Growing with Google

A Technion team, winner of the Google Online Marketing Challenge, is off to London after parlaying $250 in AdWords credits into a successful web marketing campaign

(left to right)  Alex Zhitnitsky, Oshir Rosenhack, and Boris Friedman photo credit: Courtesy)
(left to right) Alex Zhitnitsky, Oshir Rosenhack, and Boris Friedman photo credit: Courtesy)

An Israeli team from the Technion has won the Middle East/Africa division award of the prestigious Google Online Marketing Challenge. As a result, the team will be traveling to Google’s offices in London, where they will get a firsthand look at the latest and greatest in marketing techniques being developed by the web search giant, and share their successful strategy with other winners.

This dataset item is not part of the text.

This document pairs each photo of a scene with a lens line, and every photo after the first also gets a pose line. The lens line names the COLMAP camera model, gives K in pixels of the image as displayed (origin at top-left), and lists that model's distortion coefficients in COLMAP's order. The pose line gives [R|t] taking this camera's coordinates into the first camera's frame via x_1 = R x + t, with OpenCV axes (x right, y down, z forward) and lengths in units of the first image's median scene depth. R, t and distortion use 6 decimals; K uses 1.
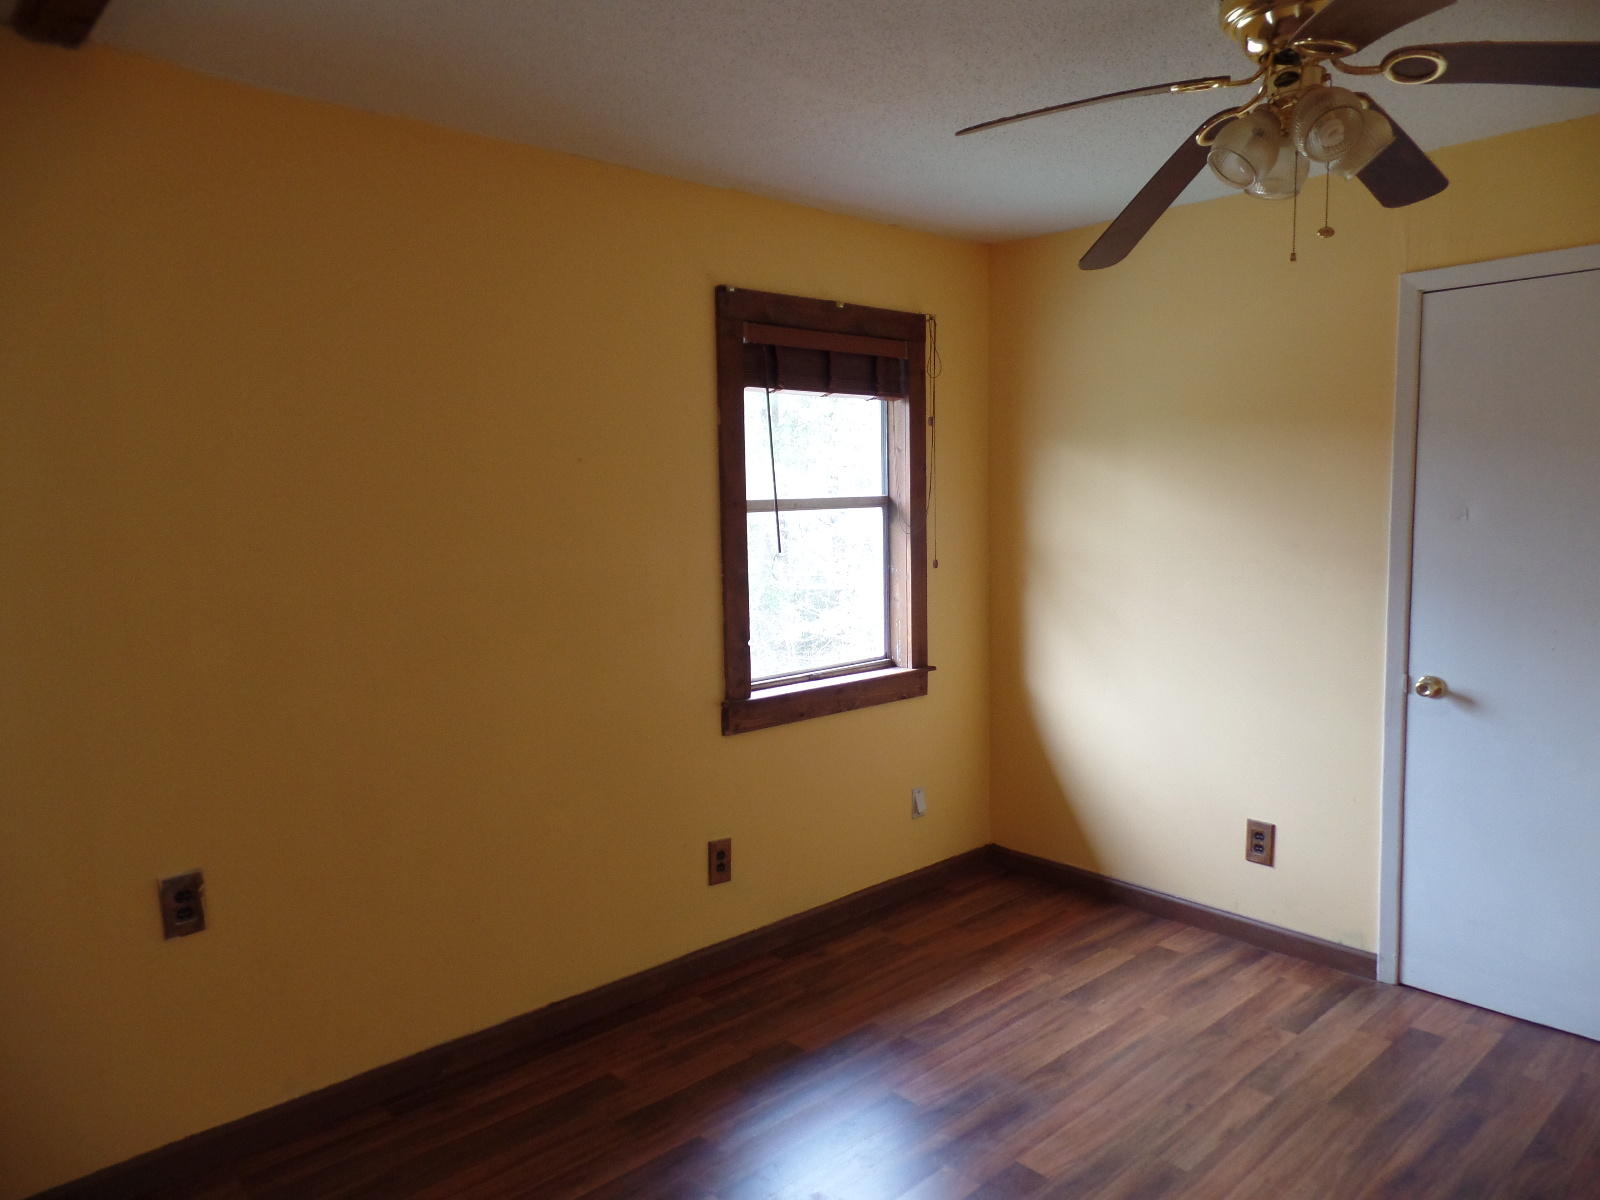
lens RADIAL K [[1093.5, 0, 800.0], [0, 1093.5, 600.0], [0, 0, 1]] dist [-0.008580, 0.006260]
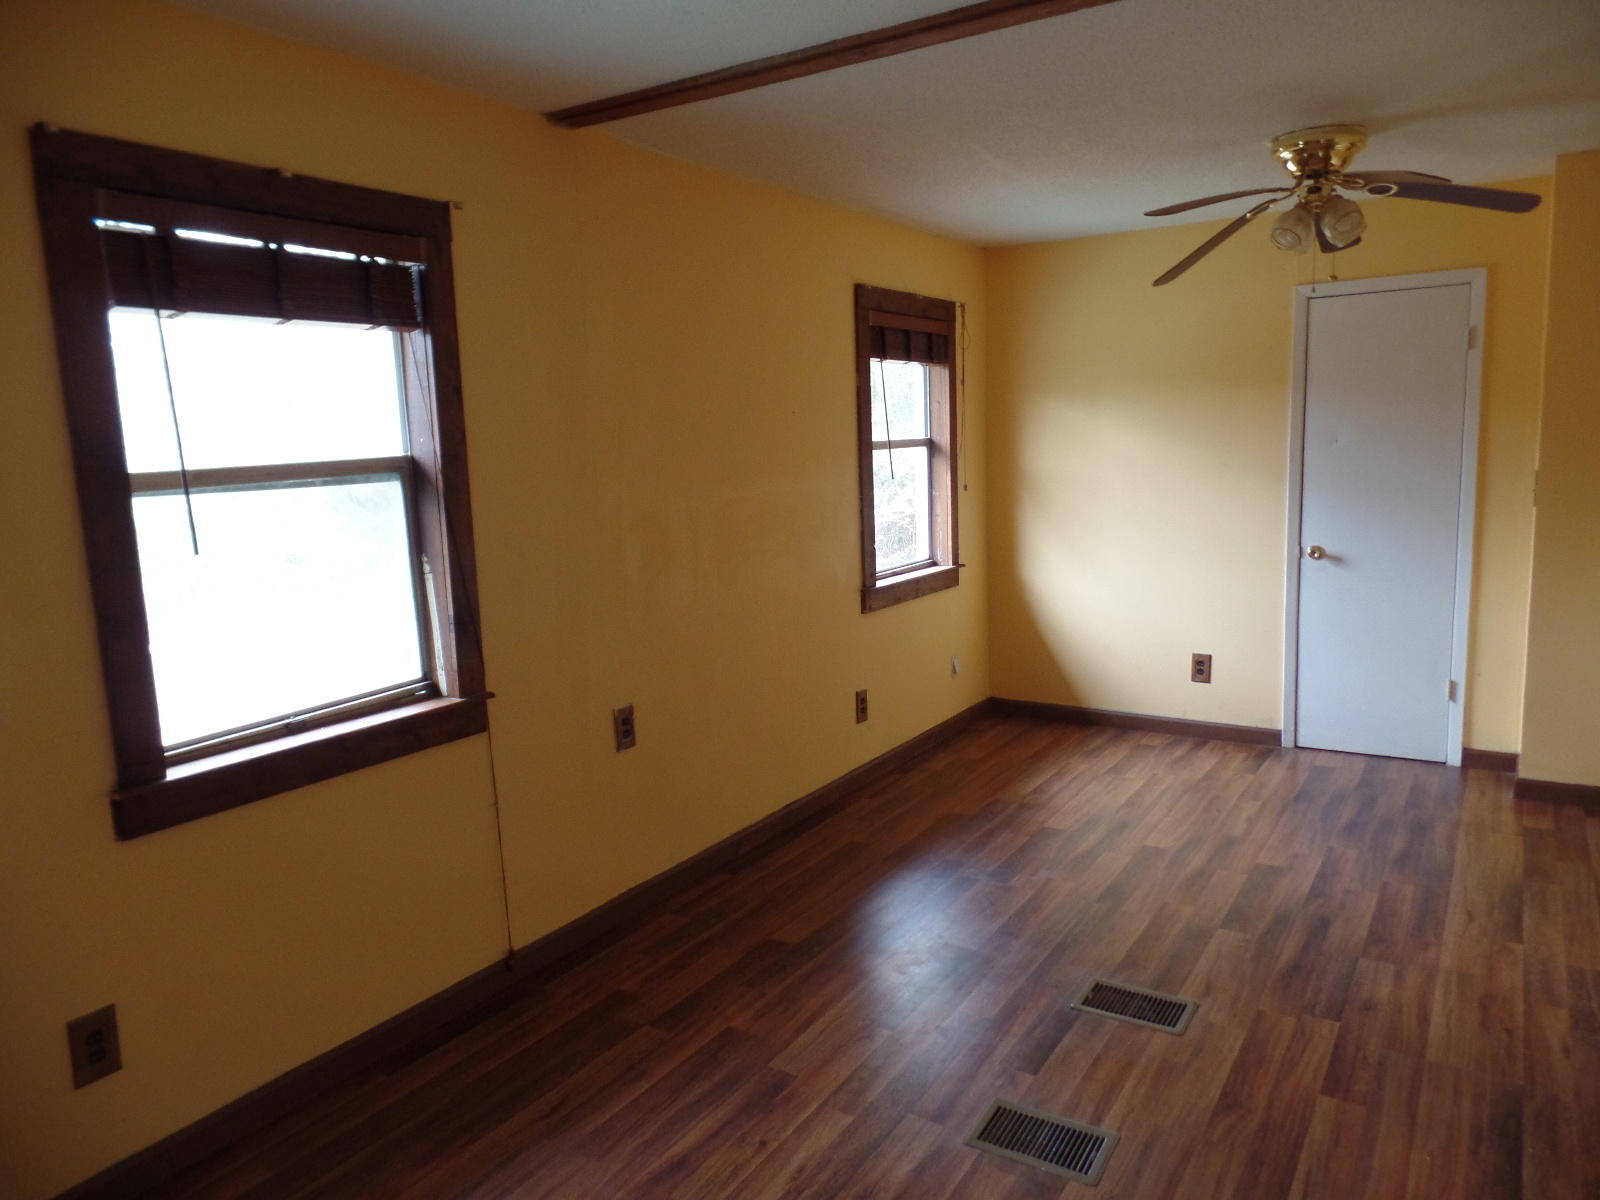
lens RADIAL K [[1108.1, 0, 800.0], [0, 1108.1, 600.0], [0, 0, 1]] dist [-0.000953, 0.032267]
pose [[0.966153, -0.052993, 0.252470, -0.493355], [0.042622, 0.998014, 0.046374, 0.038391], [-0.254426, -0.034044, 0.966493, -0.321571]]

In the challenge, teams from colleges and universities around the world were given $250 of AdWords credits from Google to design an effective online marketing campaign for the organization of their choice. Adwords is Google’s chief advertising program, consisting of the small text or image ads that appear on Google search page. Advertisers choose keywords (the most popular words cost the most money), and their ad is displayed on pages with search results using those keywords. Thus, if an advertiser bids to use the word “Israel,” the ad will appear on a page in which a Google user searches for information related to Israel.

The trick in the Google challenge is to leverage their $250 credit in as effective a way as possible. Popular Adwords can quickly eat up team budgets, so choosing the right words and knowing how to leverage them – how to use them in what kind of ad, using just the right approach – is crucial.

The Technion team was one of 22 teams from Israeli colleges to participate in the contest, and included three students – Alex Zhitnitsky, Oshir Rosenhack, and Boris Friedman – along with their academic adviser Sarit Moldovan from the Faculty Industrial Engineering and Management. The team chose as its project the recruiting of volunteers for Perach, a tutoring project that pairs up needy children from underprivileged backgrounds with university students who act as their tutors. The project was declared a rousing success – both by Perach and by Google – and resulted in the recruitment of over 150 new volunteers for the tutoring program.

Zhitnitsky, the team leader, said that while the team could have chosen any business, “we wanted an organization that would do something positive for the community, and Perach was our first choice. We worked closely with Deputy Professor Moldovan, our academic advisor, who showed us that the more specific a concept, the more aggressive the pitch should be. Thus, when we used terms like ‘scholarship’ (students who participate in Perach get a break on tuition) or ‘volunteering,’ we used an assertive appeal, but when we used more general terms, like the names of universities, we used a more neutral approach.”

Google made over $25 billion on AdWords last year, and it’s an industry in and of itself – meaning that it makes sense as a career path for students, said Dr. Ofer Mintz, a lecturer/researcher on web marketing at the Raphael Recanati School at the Herzliya Interdisciplinary Center (IDC). In a recent interview, Mintz said that Google – and AdWords – was likely to get much bigger.

“Between 96% and 99% of all Google users don’t even click on AdWords ads,” Mintz told The Times of Israel. “Google, which is the clear leader in online search, has a lot of growing to do. Learning how to manage AdWords campaigns is clearly a career path” for students, said Mintz, who, as they learn the skills needed to succeed in online marketing, can grow with Google.